One of Bon’s recent posts started me thinking about anger in a way I hadn’t for a while, of my history with it.
My mother tells stories about my temper tantrums when I was very small. I would hold my breath until my face turned blue, which scared her (and probably also scared her into soothing the blue-faced toddler with what she wanted). My pediatrician told her that the best thing to do was just to let me pass out, as I’d then start breathing again.
I used to be kind of proud of this, that I had such strength of will when I was two that I could hold my breath that long.
…….
My brother and I used to rough house together, tumbling and teasing half in play, half in, well, something else – perhaps youthful aggression or sibling rivalry. One day we were alone in the house (I think I was seven or eight and he was six or seven) when we started playing, and then fighting – pulling hair, punching, kicking, wrestling, the sort of fighting that would have landed us in serious trouble if either parent had witnessed it. I remember being hurt, feeling pain, and then wanting to kill him, and not in the metaphorical sense. And I remember this moment when we both stopped and stared at each other, terrified not so much of what we’d been doing but of what we wanted, truly wanted, to do to each other. We never wrestled like this again.
…….
I’ve mentioned that I was raised by Scandinavian stoics on the prairies of Montana, yes? There’s a certain code, a certain way of behaving in my family and home community that really doesn’t include many outlets for the healthy expression of anger. My brother and I would hide near the workshop when Grandpa and Dad were fixing farm equipment and listen to all the f*cks coming out of their mouths – nouns, verbs, adjectives, adverbs, it was amazing – forbidden and intriguing. It was also something men did when they were out of ear-reach of women and children. It was fascinating, but I knew, listening to it, that those expressions would never be mine.

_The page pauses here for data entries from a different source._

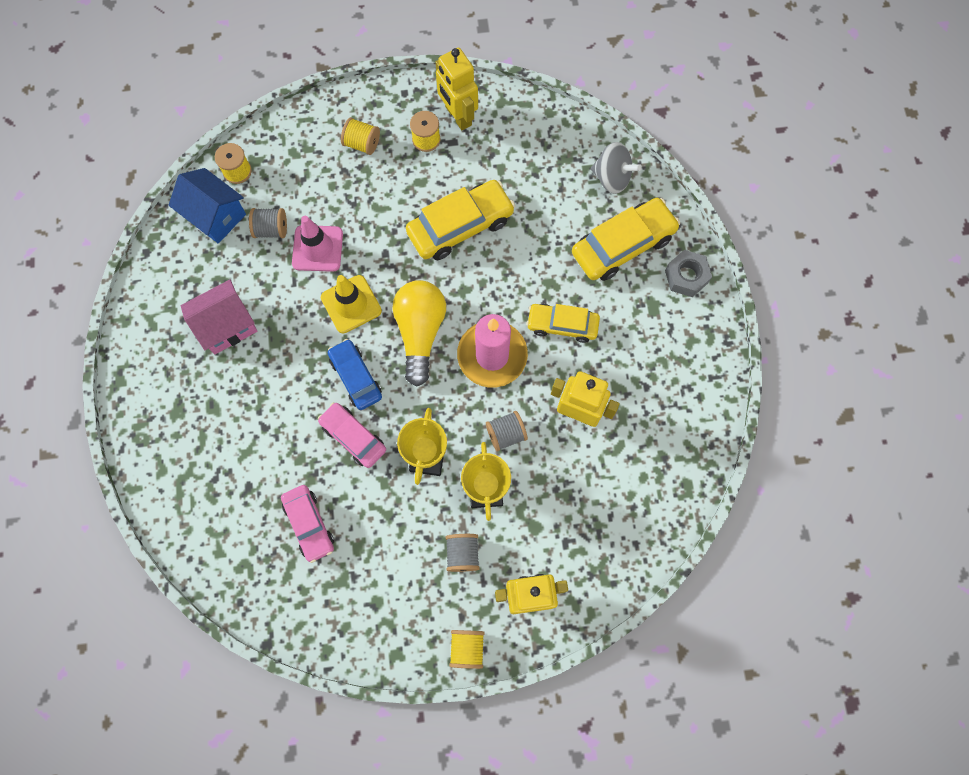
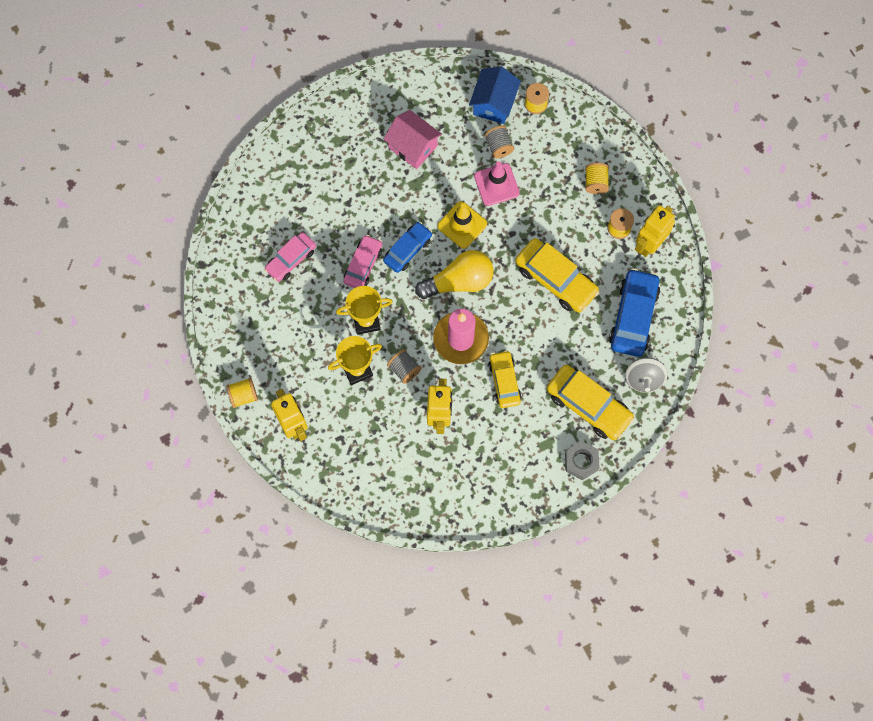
camera: 70 degrees right, 0 degrees up
grey spool [446,534,480,572] -> none
none -> blue car [609,268,660,357]

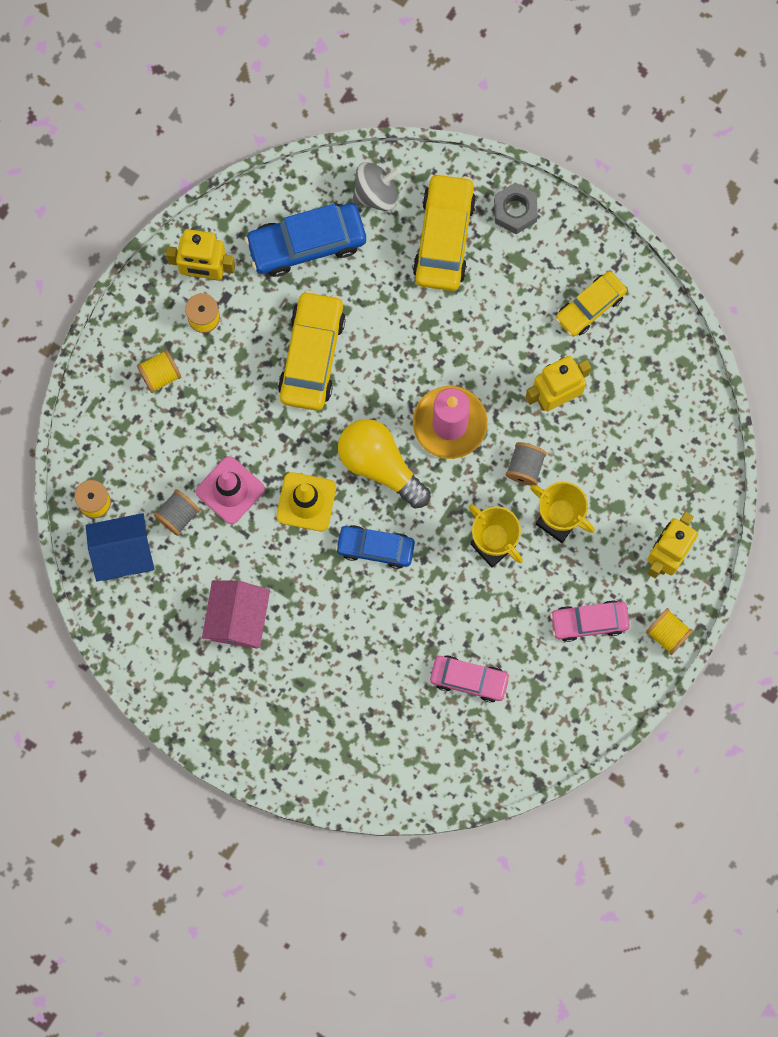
camera: 120 degrees left, 5 degrees up
pink car [343,235,382,288] -> pink car moved to [550,600,630,642]
yellow car [488,350,522,408] -> yellow car moved to [556,271,627,337]

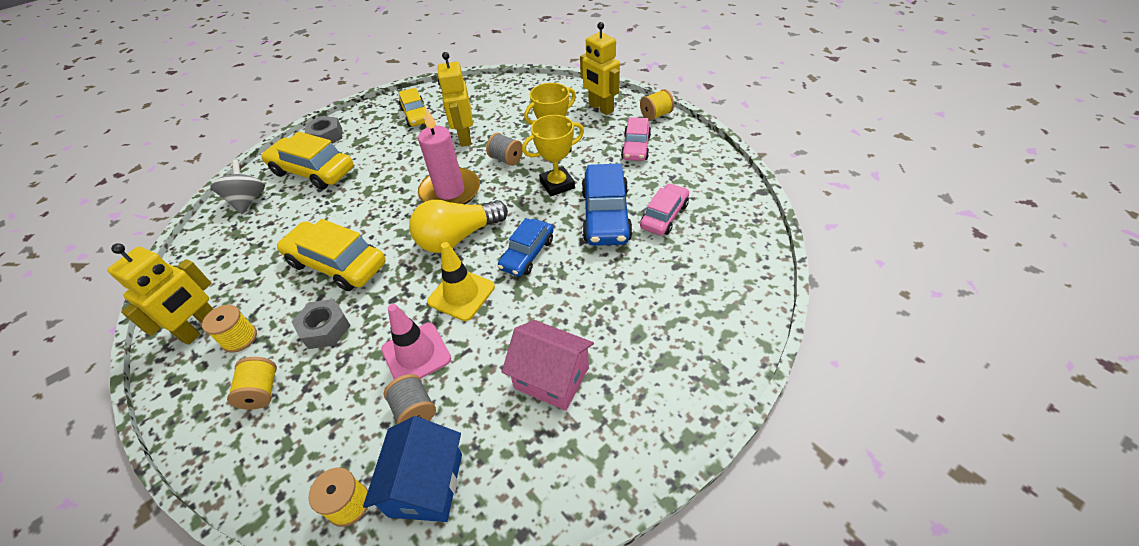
camera: 70 degrees left, 30 degrees down
blue car [245,203,366,277] -> blue car moved to [581,163,633,246]
none -> grey nut [291,299,351,349]

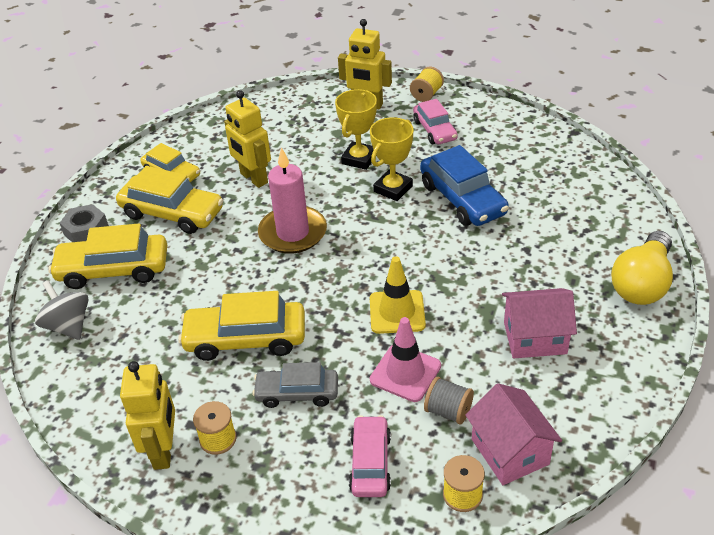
camera: 30 degrees left, 5 degrees down
yellow spool [227,357,277,410] -> none
grey nut [291,299,351,349] -> grey car [252,362,338,408]
blue house [363,416,462,522] -> pink house [465,383,562,485]
yellow light bulb [409,200,508,253] -> yellow light bulb moved to [611,231,673,305]
grey spool [486,133,523,166] -> none
blue car [498,218,554,277] -> none
pink car [640,183,689,236] -> pink car moved to [349,415,391,497]
none -> yellow car [116,166,224,234]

I hardly ever say it, f*ck, even under my breath. When I do say it, it sounds like I’m speaking in a foreign language, slightly out of place, slightly wrong. Writing it is a little easier, but not much. Not much.
I was the girl. I was the girl, and girls weren’t supposed to be angry. And if we were angry, we weren’t supposed to yell or scream or kick or bite or throw things. We were supposed to contain the anger. To be fair, I don’t think that I was taught this intentionally. My parents are loving, kind, people, and I’m fairly certain that, if they’d thought about it in the way I now think about it, they would have worked harder to get both my brother and I to express our feelings in words. But what we learn isn’t always what we are intended to learn. I am well-schooled in clamping down on the anger. I practically have a degree in “Oh me? I’m fine.”
…….
I used to yell maybe once every three years; anger would pour out of me at strange times and for not very obvious reasons, and I would tear someone a new one, feel horrible, and then get on with life. Back in graduate school, I learned that I could still lose my temper when my new kitten destroyed my precious yellow teapot that I’d brought home from England, and when she would bite my feet as I stayed up at night to finish papers. I would shut her into the bathroom so that I wouldn’t go crazy, and I would worry in a theoretical sort of way about what this behavior said about any parenting skills I might have.
…….
I think I tend to get angry in ways that my Dad does, which scares me a little. I was so in fear of his anger – the clenched jaw, the icy silence – we’d anticipate the blow up and even if it never came, I was still afraid, still wanted to hide from it. I didn’t realize till late in high school how much anger Dad had grown up with, how hard he tried to shield us from it. When I get angry at N, I clamp down on everything and turn cold and unresponsive and distant. I simmer and brew, an icy, difficult-to-approach glacier. I do not, by the way, recommend this as a way to build healthy relationships. He hates it, and it always ends in both of us feeling miserable and sad.
When I was pregnant with Teddy, I watched N’s sister with her daughter, and marveled at her patience and gentleness, and at the way our niece responded to that gentleness. I wondered if I had that in me. I worried that I’d be brusque, that I’d get angry, that I’d take frustrations out on N, on Teddy, that the stress of being a new parent would be too hard for me to handle with grace. I worried that I’d be cold to my child, that my child would come to fear cold anger.
And now I don’t have the kind of anger I worried about having. I have something else, and I wonder if I may have to learn better ways of expressing it in order to heal. It bubbles up inside me all too often, and I retreat with it, I pull myself away from people before I can scream at them, I try to write it out, I try to hold it back, I try to drive it away. I try, very hard, to keep it from turning on myself and I’m having only limited success. It has nowhere to go, no appropriate target, no clear path to follow, but it wants to hurt something.
I wonder if my toddler tantrums were not the result of strong will, but simply a way of dealing with feeling a great deal of anger and not knowing how to express it. Even so, I really wish I could still hold my breath, turn blue, pass out into oblivion. Oblivion is harder to come by now, and tends to involve money and hangovers.
I took a self defense course about eight years ago and I still remember how good it felt, to kick a padded wall, hard as I could, and yell “No!” Perhaps my anger wants a dojo.